▶ **Exercise goal**:
List every line in the collected data that contains the string "motorkář", treating uppercase and lowercase as different.

[Collected data]
---*---

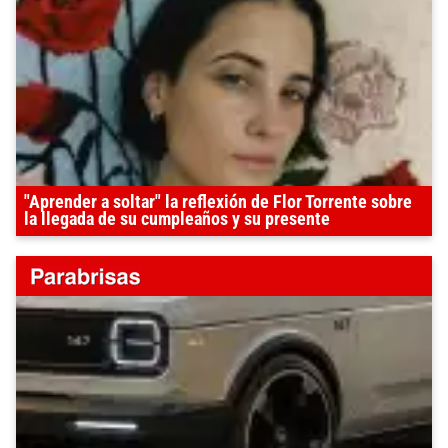
"Aprender a soltar" la reflexión de Flor Torrente sobre
la llegada de su cumpleaños y su presente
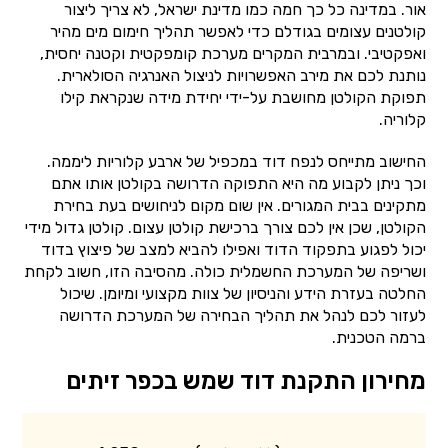
אור. במדינה כל כך חמה כמו מדינת ישראל, לא צריך ליצור
קולטנים עצומים בגודלם כדי לאפשר תהליך חימום מים מהיר
ואפקטיבי. ובמרבית המקרים מערכת קומפקטית וקטנה יחסית,
נותנת לכם את מירב האפשרויות לניצול האנרגיה הסולארית.
תפוקת הקולטן מחושבת על-ידי יחידת מידה שנקראת קילו
קלוריה.
החישוב מתייחס לנפח דוד במכפיל של ארבע קלוריות ליממה.
וכך ניתן לקבוע מה היא התפוקה הדרושה בקולטן אותו אתם
מתקינים בבית המגורים. אין שום מקום לניחושים בעת בחירת
הקולטן, שכן אין לכם צורך ברכישת קולטן עצום. קולטן גדול מידי
יכול לפגוע בתפקוד הדוד ואפילו להביא למצב של פיצוץ בדוד
ושריפה של המערכת החשמלית כולה. מהסיבה הזו, חשוב לקחת
החלטה בעזרת הידע והניסיון של צוות מקצועי ומיומן. שיכול
לעזור לכם לנהל את תהליך הבחירה של המערכת הדרושה
ברמה הטכנית.
מחירון התקנת דוד שמש בכפר זיתים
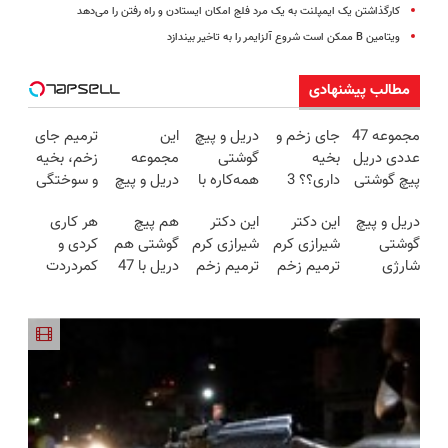
کارگذاشتن یک ایمپلنت به یک مرد فلج امکان ایستادن و راه رفتن را می‌دهد
ویتامین B ممکن است شروع آلزایمر را به تاخیر بیندازد
مطالب پیشنهادی
مجموعه 47
جای زخم و
دریل و پیچ
این
ترمیم جای
عددی دریل
بخیه
گوشتی
مجموعه
زخم، بخیه
پیچ گوشتی
داری؟؟ 3
همه‌کاره با
دریل و پیچ
و سوختگی
شارژی
هفته‌ای
گیربکس
گوشتی رو با
فقط در 3
دریل و پیچ
این دکتر
این دکتر
هم پیچ
هر کاری
(تخفیف به
محوش کن!
هوشمند ⚙️
گارانتی و
هفته!!😍
گوشتی
شیرازی کرم
شیرازی کرم
گوشتی هم
کردی و
مدت
(نصف
نصف قیمت
شارژی
ترمیم زخم
ترمیم زخم
دریل با 47
کمردردت
محدود)
قیمت بازار
بخر!😉
فوق‌قدرت با
ایرانی را
ایرانی را
تیکه
درمان نشد؟
🔥)
کنترل
ساخت!!!
ساخت!!!
کاربردی! تا
پر کردن
سرعت ⚡
تخفیف داره
پرسشنامه و
(همراه با
بخرش!🔥
دریافت راه
متعلقات)
حل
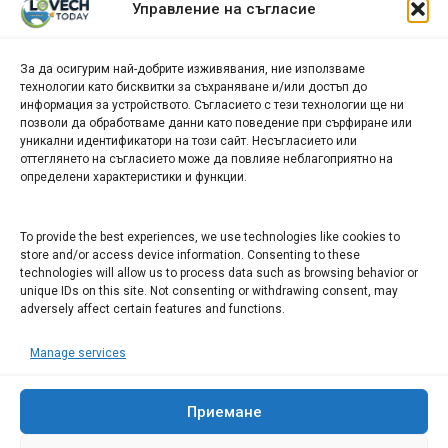
Управление на съгласие
новини
За да осигурим най-добрите изживявания, ние използваме
БИЗНЕС
технологии като бисквитки за съхраняване и/или достъп до
информация за устройството. Съгласието с тези технологии ще ни
Арт галерия "Мостове" – магазин за изкуство
позволи да обработваме данни като поведение при сърфиране или
уникални идентификатори на този сайт. Несъгласието или
СЕВЕРОЗАПАДА ИНФОРМАЦИОНЕН БИЗНЕС
оттеглянето на съгласието може да повлияе неблагоприятно на
ТУРИСТИЧЕСКИ КЛЪСТЕР
определени характеристики и функции.
ИНСТИТУЦИИ В ЛОВЕЧ
To provide the best experiences, we use technologies like cookies to
store and/or access device information. Consenting to these
technologies will allow us to process data such as browsing behavior or
Административен съд Ловеч
unique IDs on this site. Not consenting or withdrawing consent, may
Областна администрация Ловеч
adversely affect certain features and functions.
Община Ловеч
Manage services
ОДМВР Ловеч
Окръжен съд Ловеч
Районен съд Ловеч
Приемане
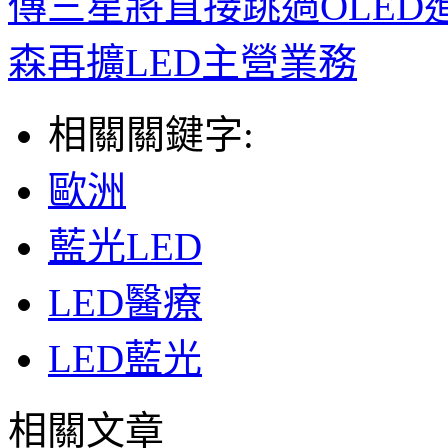
傳三星將直接跳過OLED進
森再擴LED主營業務
相關關鍵字:
歐洲
藍光LED
LED醫療
LED藍光
相關文章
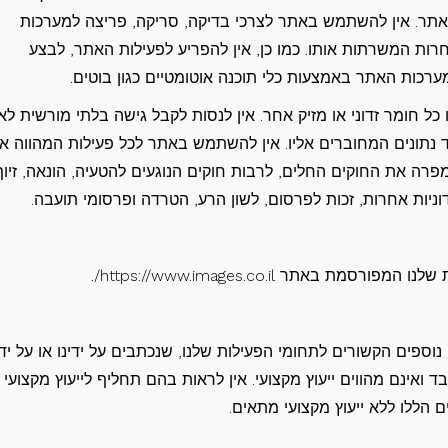
אתר. אין להשתמש באתר לצרכי בדיקה, סריקה, פריצה למערכות
 המשרתות אותו. כמו כן, אין להפריע לפעילות האתר, לבצע
ערכות האתר באמצעות כלי תוכנה אוטומטיים כגון בוטים.
 כל חומר זדוני או מזיק אחר. אין לנסות לקבל גישה בלתי מורשית לא
נתונים המחוברים אליו. אין להשתמש באתר לכל פעילות המהווה או
מפרה את החוקים החלים, לרבות חוקים הנוגעים להטעיה, הונאה, זיוף
דוניות אחרות, זכות לפרסום, לשון הרע, הטרדה ופרסומי תועבה.
אתר https://www.images.co.il/.
וספים הקשורים לתחומי הפעילות שלנו, שנכתבים על ידינו או על ידי
 ואינם מהווים ייעוץ מקצועי. אין לראות בהם תחליף לייעוץ מקצועי
 הללו ללא ייעוץ מקצועי מתאים.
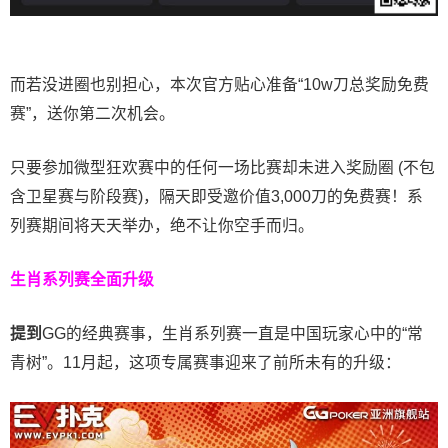
而若没进圈也别担心，本次官方贴心准备“10w刀总奖励免费
赛”，送你第二次机会。
只要参加微型狂欢赛中的任何一场比赛却未进入奖励圈 (不包
含卫星赛与阶段赛)，隔天即受邀价值3,000刀的免费赛！系
列赛期间将天天举办，绝不让你空手而归。
生肖系列赛全面升级
提到
GG的经典赛事，生肖系列赛一直是中国玩家心中的“常
青树”。11月起，这项专属赛事迎来了前所未有的升级：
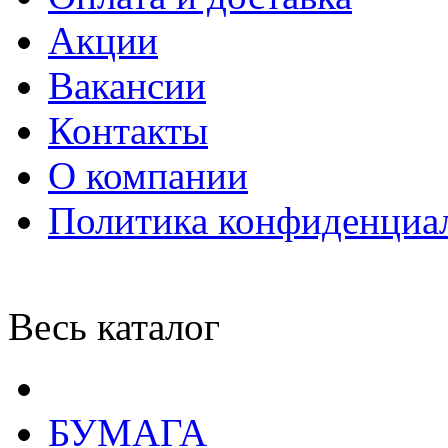
Акции
Вакансии
Контакты
О компании
Политика конфиденциа
Весь каталог
БУМАГА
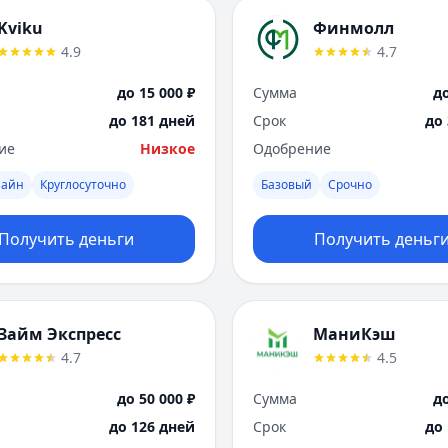
Kviku
Финмолл
4.9
4.7
до 15 000 ₽
Сумма
до
до 181 дней
Срок
до
ие
Низкое
Одобрение
лайн
Круглосуточно
Базовый
Срочно
Получить деньги
Получить деньг
Займ Экспресс
МаниКэш
4.7
4.5
до 50 000 ₽
Сумма
до
до 126 дней
Срок
до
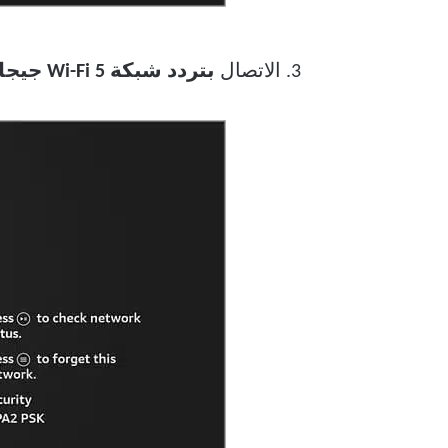
3. الاتصال
بتردد شبكة Wi-Fi 5 جيجاهرتز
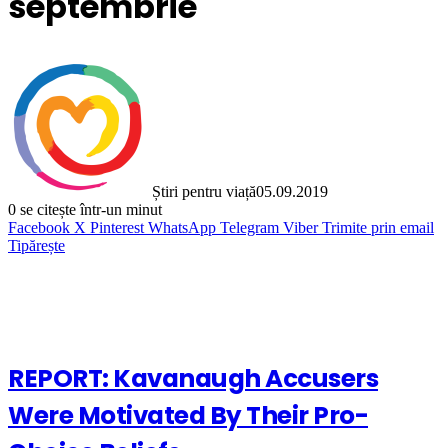
septembrie
Știri pentru viață
05.09.2019
0
se citește într-un minut
Facebook
X
Pinterest
WhatsApp
Telegram
Viber
Trimite prin email
Tipărește
REPORT: Kavanaugh Accusers
Were Motivated By Their Pro-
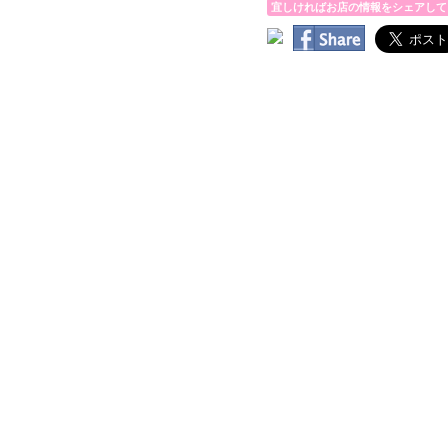
宜しければお店の情報をシェアして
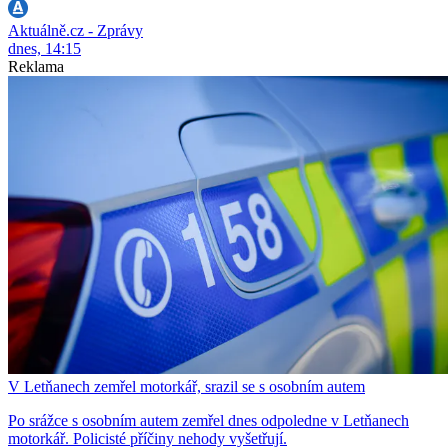
Aktuálně.cz - Zprávy
dnes, 14:15
Reklama
V Letňanech zemřel motorkář, srazil se s osobním autem
Po srážce s osobním autem zemřel dnes odpoledne v Letňanech
motorkář. Policisté příčiny nehody vyšetřují.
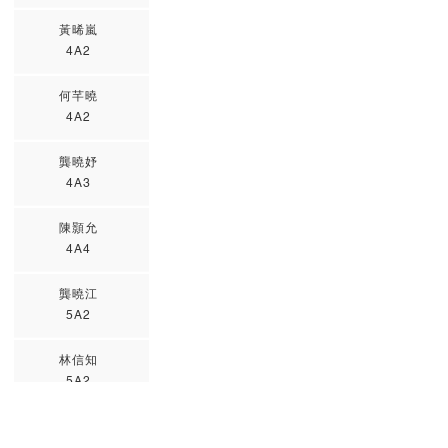
黃晞嵐
4A2
何芊曉
4A2
龔曉妤
4A3
陳顥允
4A4
龔曉江
5A2
林信知
5A2
張希賢
5A3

---*---

▶ **Response**:
V Letňanech zemřel motorkář, srazil se s osobním autem
motorkář. Policisté příčiny nehody vyšetřují.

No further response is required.